Measurement-Guided Consistency Model Sampling for Inverse Problems
This work addresses the practical deployment bottleneck for inverse problem reconstruction in imaging, though it is incremental as it builds on existing consistency models.
The paper tackled the slow sampling of diffusion models for inverse imaging problems by adapting consistency models to enforce measurement fidelity, achieving improved perceptual and pixel-level metrics on Fashion-MNIST and LSUN Bedroom datasets with only a few steps.

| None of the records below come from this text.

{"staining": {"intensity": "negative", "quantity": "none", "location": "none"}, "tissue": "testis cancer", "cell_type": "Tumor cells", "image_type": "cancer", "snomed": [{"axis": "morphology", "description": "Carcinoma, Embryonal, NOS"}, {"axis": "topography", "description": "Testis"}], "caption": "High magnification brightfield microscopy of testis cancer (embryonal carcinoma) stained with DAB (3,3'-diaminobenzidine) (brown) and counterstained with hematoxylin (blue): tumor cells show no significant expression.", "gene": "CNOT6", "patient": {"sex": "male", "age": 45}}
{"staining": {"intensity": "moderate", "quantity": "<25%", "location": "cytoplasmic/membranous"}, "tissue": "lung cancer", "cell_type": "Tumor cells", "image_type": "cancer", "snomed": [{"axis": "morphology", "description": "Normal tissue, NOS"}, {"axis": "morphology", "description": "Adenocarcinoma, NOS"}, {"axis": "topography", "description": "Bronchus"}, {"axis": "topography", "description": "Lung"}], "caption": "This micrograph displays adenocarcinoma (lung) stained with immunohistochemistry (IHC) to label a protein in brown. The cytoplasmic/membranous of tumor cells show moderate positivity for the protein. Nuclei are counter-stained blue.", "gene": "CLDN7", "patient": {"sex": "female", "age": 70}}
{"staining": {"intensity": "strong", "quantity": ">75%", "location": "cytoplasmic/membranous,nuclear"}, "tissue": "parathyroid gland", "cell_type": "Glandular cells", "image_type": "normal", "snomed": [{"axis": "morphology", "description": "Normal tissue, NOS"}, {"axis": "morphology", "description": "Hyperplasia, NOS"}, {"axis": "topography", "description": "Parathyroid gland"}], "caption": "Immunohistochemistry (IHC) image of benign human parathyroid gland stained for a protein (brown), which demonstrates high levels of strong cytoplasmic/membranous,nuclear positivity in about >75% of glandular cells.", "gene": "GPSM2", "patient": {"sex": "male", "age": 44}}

Diffusion models have become powerful generative priors for solving inverse imaging problems, but their reliance on slow multi-step sampling limits practical deployment. Consistency models address this bottleneck by enabling high-quality generation in a single or only a few steps, yet their direct adaptation to inverse problems is underexplored. In this paper, we present a modified consistency sampling approach tailored for inverse problem reconstruction: the sampler's stochasticity is guided by a measurement-consistency mechanism tied to the measurement operator, which enforces fidelity to the acquired measurements while retaining the efficiency of consistency-based generation. Experiments on Fashion-MNIST and LSUN Bedroom datasets demonstrate consistent improvements in perceptual and pixel-level metrics, including Fréchet Inception Distance, Kernel Inception Distance, peak signal-to-noise ratio, and structural similarity index measure, compared to baseline consistency sampling, yielding competitive or superior reconstructions with only a handful of steps.